» EXTRACT
• • • • •

Profile-guided optimization (PGO), also known as feedback-directed optimization (FDO), is a compiler optimization technique that feeds information (a profile) from representative runs of the application back into to the compiler for the next build of the application, which uses that information to make more informed optimization decisions. For example, the compiler may decide to more aggressively inline functions which the profile indicates are called frequently. (emphasis mine)

And indeed, if we compare the size of the binary before and after optimization, we can see that it grew by 530k, a little over 4%.

$ ls -la
-rwxrwxr-x  1 ubuntu ubuntu 121154086 Jan 30 23:26 dolt-orig
-rwxrwxr-x  1 ubuntu ubuntu 121697580 Jan 31 00:29 dolt-prof-1

This is a good indication that inlining has taken place: the instructions from inlined functions get moved into the bodies of their call sites, which inflates the size of the compiled binary.

We can also compare what's different using profiles collected from the two binaries. pprof has the ability to compute the difference between two profiles using the -diff_base flag:

/usr/local/go/bin/go tool pprof -http=:8090 -diff_base=cpu-orig-30.prof cpu-prof-30.prof

When we inspect this result, we can use the top view to see where the savings come from. First let's sort by Flat%, which tells us where the runtime is spending fewer cycles:

Almost none of this is our code, it's all stuff from the runtime. This is more or less expected: these are the low-level calls that are getting inlined into their call sites. Of special note here is crypto/sha512.blockAVX2, which we use in a lot of places to compute the hashes of data structures.

To get a slightly different view, we can sort by Cum%, which gives us the transitive savings of the call sites themselves, which is a hint to where things are being inlined.

No real surprises here, but it confirms that what got faster is operations traversing the prolly tree data type, which is the data structure Dolt uses for storage.

Finally, we can look at the flame graph for a visual representation of what got faster. Remember, this is the diff between the old binary and the new one: it's showing where CPU time changed, not total time.

• • • • •

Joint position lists
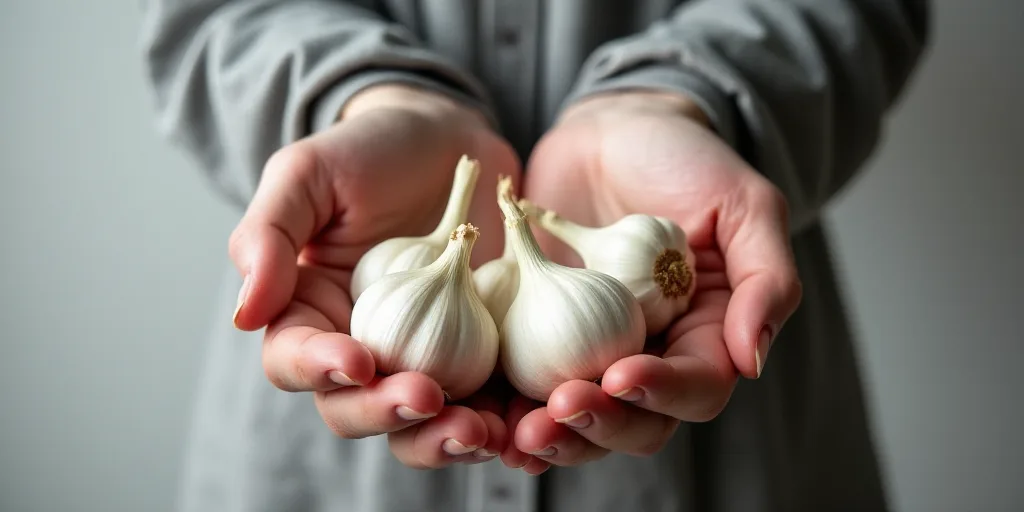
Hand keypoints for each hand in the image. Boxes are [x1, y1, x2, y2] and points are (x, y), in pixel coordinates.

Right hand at [229, 84, 520, 467]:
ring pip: (418, 423)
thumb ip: (267, 235)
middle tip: (426, 398)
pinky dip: (498, 423)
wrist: (450, 143)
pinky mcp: (477, 360)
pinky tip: (517, 423)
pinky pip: (482, 404)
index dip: (319, 369)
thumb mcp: (308, 173)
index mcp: (308, 312)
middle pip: (355, 408)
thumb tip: (245, 315)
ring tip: (478, 429)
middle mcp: (359, 348)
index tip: (357, 361)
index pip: (295, 359)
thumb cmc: (369, 151)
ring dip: (444, 437)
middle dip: (387, 413)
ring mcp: (420, 360)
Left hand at [502, 91, 802, 467]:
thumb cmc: (683, 160)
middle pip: (636, 423)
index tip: (618, 375)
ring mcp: (591, 354)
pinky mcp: (537, 340)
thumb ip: (765, 279)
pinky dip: (505, 412)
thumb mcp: (742, 205)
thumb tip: (753, 363)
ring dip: (550, 437)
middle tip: (559, 412)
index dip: (661, 391)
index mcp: (705, 336)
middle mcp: (651, 357)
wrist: (610, 132)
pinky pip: (523, 388)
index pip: (696, 387)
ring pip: (578, 421)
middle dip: (599, 426)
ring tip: (517, 435)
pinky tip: (483, 419)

• • • • •

» STUDY QUESTIONS
1. In the passage on profile-guided optimization, by how much did the binary's size grow after optimization?
2. Reproduce the passage on profile-guided optimization, starting with "Almost none of" and going on through "of data structures.".

» RESPONSES TO THE TASKS
1. It grew by 530k, a little over 4%.

2.
Almost none of this is our code, it's all stuff from the runtime. This is more or less expected: these are the low-level calls that are getting inlined into their call sites. Of special note here is crypto/sha512.blockAVX2, which we use in a lot of places to compute the hashes of data structures.